* Dataset excerpts *
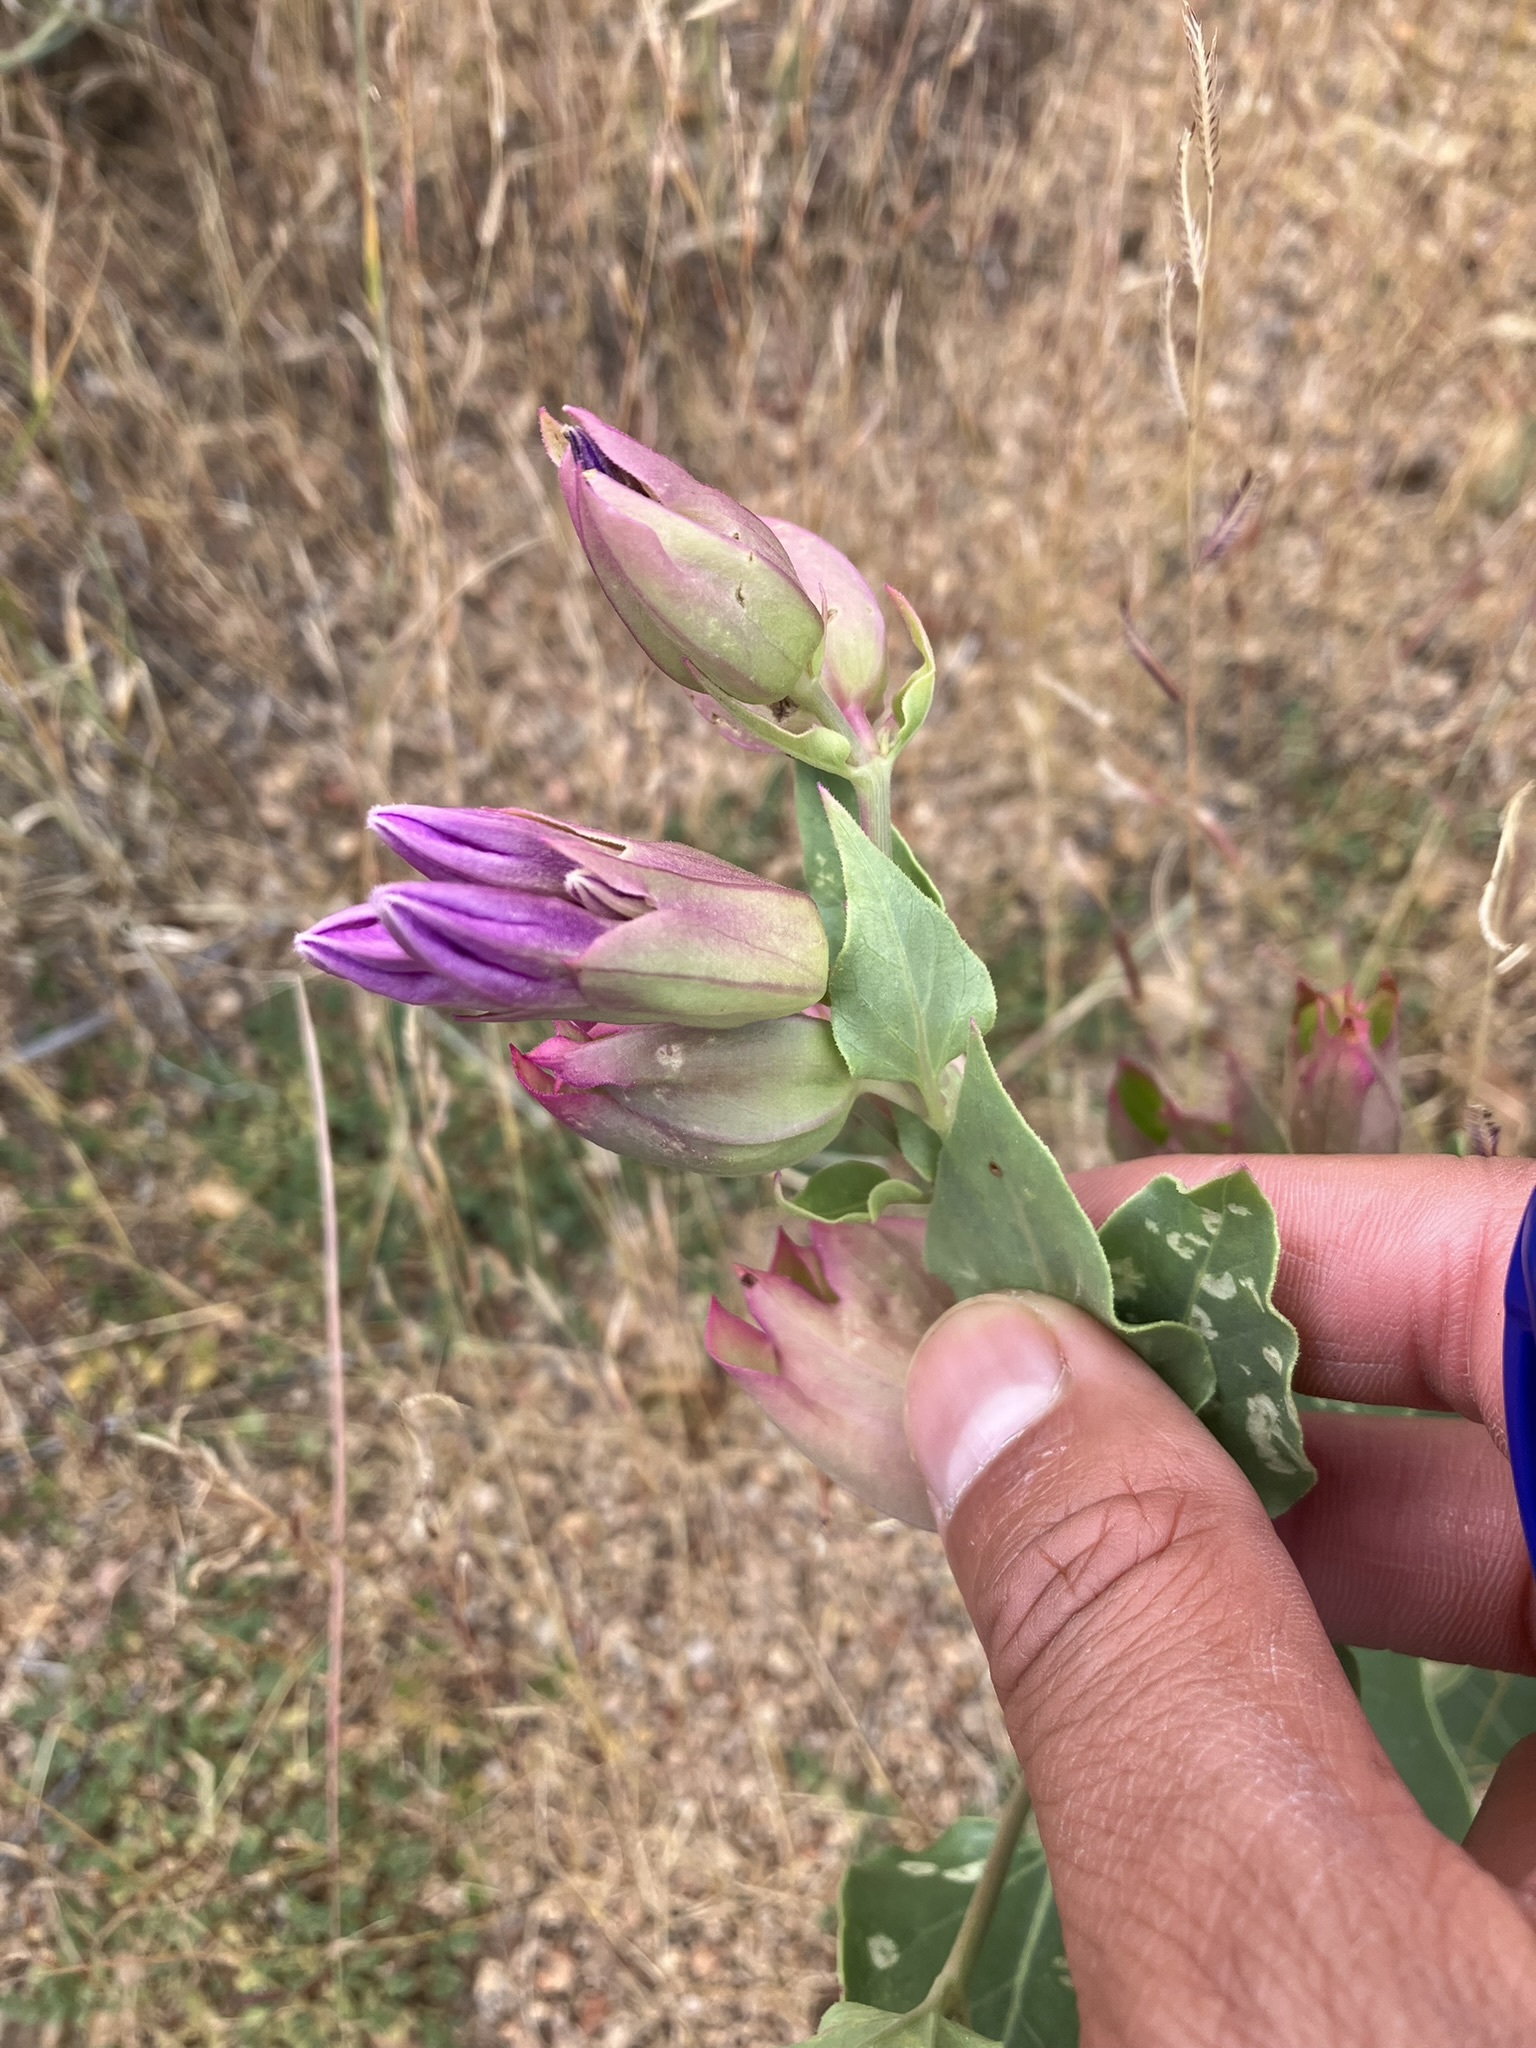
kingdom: Plantae
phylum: Tracheophyta
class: Magnoliopsida
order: Caryophyllales
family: Nyctaginaceae
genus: Mirabilis
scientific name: Mirabilis multiflora
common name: Froebel's four-o'clock
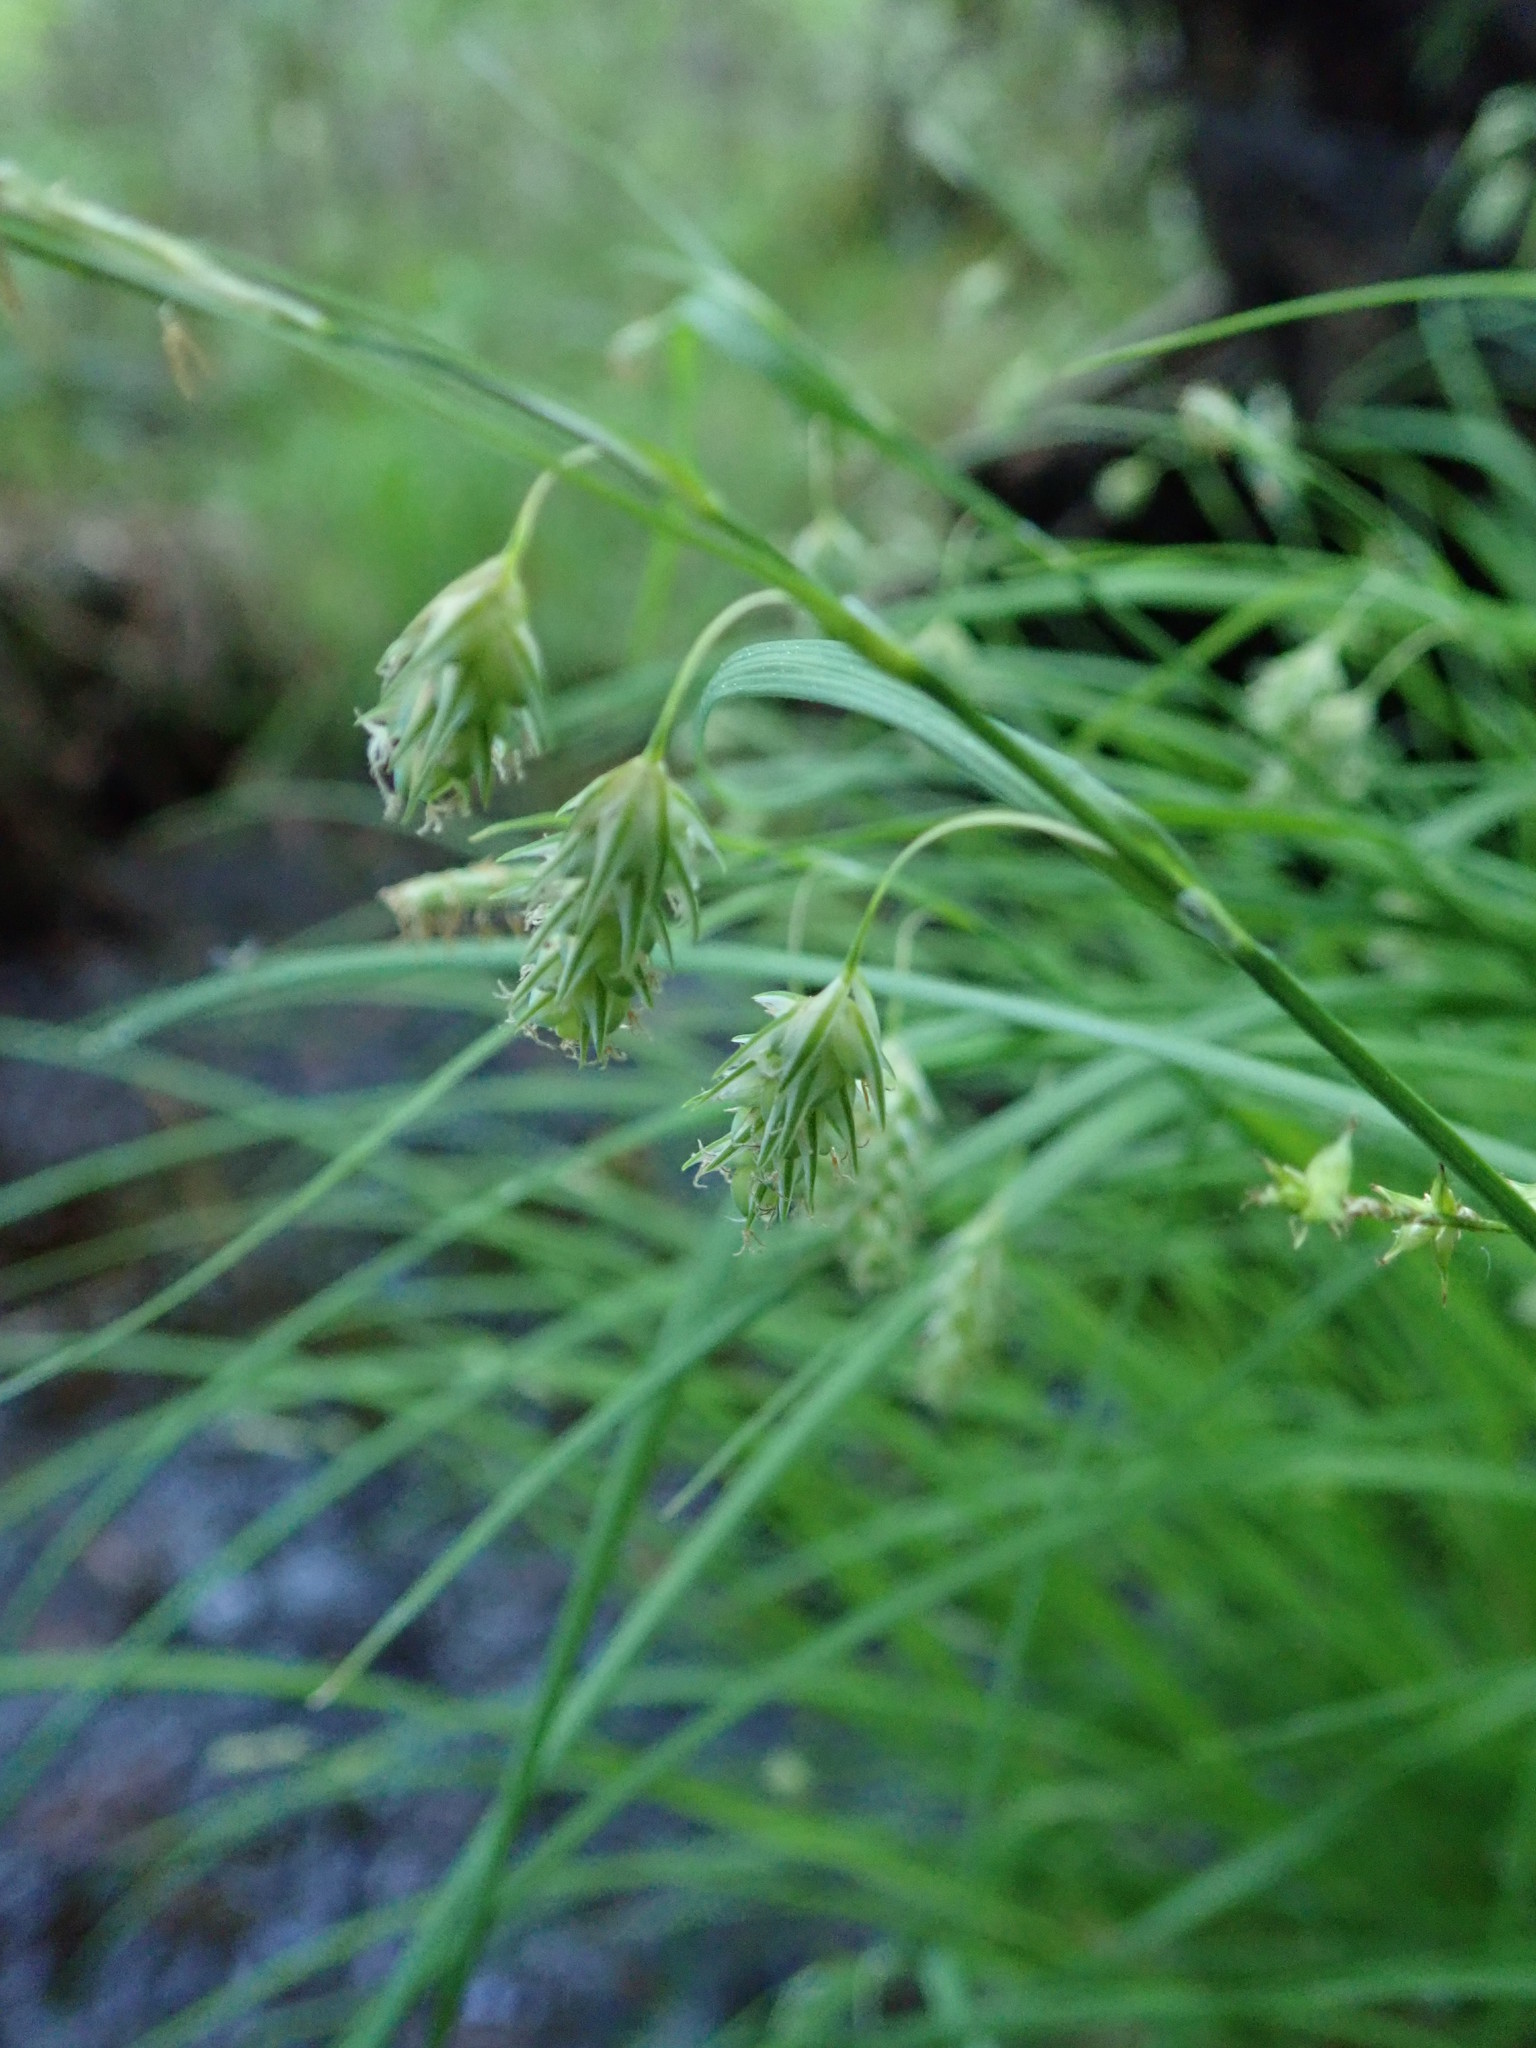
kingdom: Plantae
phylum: Tracheophyta
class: Liliopsida
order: Poales
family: Cyperaceae
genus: Carex
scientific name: Carex magellanica
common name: Bog sedge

* Stated goal *
Turn every line of text in both entries above into a single numbered list, skipping blank lines and leaving out the pictures.

* Exercise result *
1. kingdom: Plantae
2. phylum: Tracheophyta
3. class: Magnoliopsida
4. order: Caryophyllales
5. family: Nyctaginaceae
6. genus: Mirabilis
7. scientific name: Mirabilis multiflora
8. common name: Froebel's four-o'clock
9. kingdom: Plantae
10. phylum: Tracheophyta
11. class: Liliopsida
12. order: Poales
13. family: Cyperaceae
14. genus: Carex
15. scientific name: Carex magellanica
16. common name: Bog sedge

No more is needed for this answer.